Meer nog. De oude omstandigheden verschilden niet zo veel van de primitive fabrieksstructuren zoals de Britse textielproductie – op poten gezet met Brits kapitaal dankzij twee eeuwen piraterij opgestapeld. De arbeidskrachten die letterlijk het Engelse en Schotse platteland ontvluchten werden en masse bijeengepropt. Maar onder deze omstandigheden was de smaak van gestolen tijd snel vergiftigd door het onvermogen er betekenis aan te geven buiten de werkomgeving. Met andere woorden, tijd werd herwonnen in termen van fysieke vermoeidheid, en niet omdat men de kennis of het verlangen had om iets anders te doen. En dit valt te wijten aan de vereenzelviging van de arbeider met zijn job, die hij een leven lang omhelsde. Zelfs de revolutionaire theorieën van het anarcho-syndicalisme gingen niet in tegen deze fundamentele vaststelling. In plaats daarvan gaven ze aan de vereenzelviging van de arbeider met zijn job een libertaire kwalificatie en belaadden de syndicalistische organisatie met de taak de toekomstige vrije samenleving op te bouwen beginnende van de arbeidscategorieën die reeds bestonden.

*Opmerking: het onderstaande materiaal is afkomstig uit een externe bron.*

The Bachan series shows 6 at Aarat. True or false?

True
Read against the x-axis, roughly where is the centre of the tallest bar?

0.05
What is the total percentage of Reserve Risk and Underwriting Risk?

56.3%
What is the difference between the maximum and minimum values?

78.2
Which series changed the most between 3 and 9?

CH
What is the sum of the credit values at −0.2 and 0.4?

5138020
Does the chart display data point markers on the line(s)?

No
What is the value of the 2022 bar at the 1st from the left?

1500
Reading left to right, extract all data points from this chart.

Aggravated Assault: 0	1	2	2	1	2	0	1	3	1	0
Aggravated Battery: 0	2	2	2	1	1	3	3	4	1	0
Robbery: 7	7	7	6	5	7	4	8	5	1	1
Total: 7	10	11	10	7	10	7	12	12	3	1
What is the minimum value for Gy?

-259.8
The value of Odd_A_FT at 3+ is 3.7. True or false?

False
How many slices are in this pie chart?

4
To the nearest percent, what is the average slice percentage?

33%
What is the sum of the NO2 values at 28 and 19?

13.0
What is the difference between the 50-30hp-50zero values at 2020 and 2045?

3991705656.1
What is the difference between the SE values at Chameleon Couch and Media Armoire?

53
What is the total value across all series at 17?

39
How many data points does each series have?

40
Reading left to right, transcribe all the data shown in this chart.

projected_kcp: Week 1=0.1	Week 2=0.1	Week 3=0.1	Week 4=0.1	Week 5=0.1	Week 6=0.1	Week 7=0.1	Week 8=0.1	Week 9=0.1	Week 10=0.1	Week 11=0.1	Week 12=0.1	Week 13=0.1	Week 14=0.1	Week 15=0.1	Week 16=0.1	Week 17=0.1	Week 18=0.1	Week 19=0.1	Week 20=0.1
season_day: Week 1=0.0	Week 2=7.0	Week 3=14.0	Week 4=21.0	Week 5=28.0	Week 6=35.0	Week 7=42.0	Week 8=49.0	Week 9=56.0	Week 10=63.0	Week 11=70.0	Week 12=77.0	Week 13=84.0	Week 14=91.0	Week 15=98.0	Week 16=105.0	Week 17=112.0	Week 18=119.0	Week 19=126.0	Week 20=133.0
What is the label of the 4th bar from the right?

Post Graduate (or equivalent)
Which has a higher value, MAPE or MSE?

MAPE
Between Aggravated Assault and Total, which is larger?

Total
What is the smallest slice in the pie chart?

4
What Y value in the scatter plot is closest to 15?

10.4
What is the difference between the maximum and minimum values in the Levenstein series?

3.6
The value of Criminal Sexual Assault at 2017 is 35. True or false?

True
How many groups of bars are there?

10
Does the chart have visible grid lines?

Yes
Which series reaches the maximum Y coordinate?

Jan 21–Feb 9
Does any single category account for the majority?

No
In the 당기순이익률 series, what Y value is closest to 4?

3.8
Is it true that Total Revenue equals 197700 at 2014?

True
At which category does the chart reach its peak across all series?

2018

Tot voor een paar jaar terug betekende de afschaffing van werk simpelweg de reductie van vermoeidheid, de creatie van aangenaam alternatief werk of, in de meest geavanceerde en in sommige opzichten utopische en denkbeeldige situaties, de vervanging van werk door spel. Een opslorpend spel met eigen regels dat aan het individu een identiteit als speler kan geven. Misschien kan men beweren dat het spel als logische categorie ver voorbij de gereglementeerde versie (bv. schaken) is gegaan tot aan het logische eindpunt van ludiek en individueel gedrag: het spel als uiting van gevoelens, als erotiek of seksualiteit, als vrije zelfexpressie door gebaren, manuele begaafdheid, kunst, denken of al deze elementen tezamen. De theoretisering van het spel was al begonnen met Fourier’s geniale intuïtie, vergelijkbaar met Bentham’s theorie dat het nastreven van persoonlijke belangen indirect en onvrijwillig leidt tot het nastreven van grotere gemeenschappelijke belangen. Het is zeker niet totaal onbelangrijk dat de reizende verkoper Fourier van zijn schat aan individuele ervaringen gebruik maakte om een ongelooflijk web van sociale relaties en affiniteiten te weven. Toch ontsnapt niets daarvan aan de fundamentele regels van werk bekeken vanuit de globale organisatie van controle en beheersing, zelfs al is het niet echt productie in de kapitalistische betekenis van het woord.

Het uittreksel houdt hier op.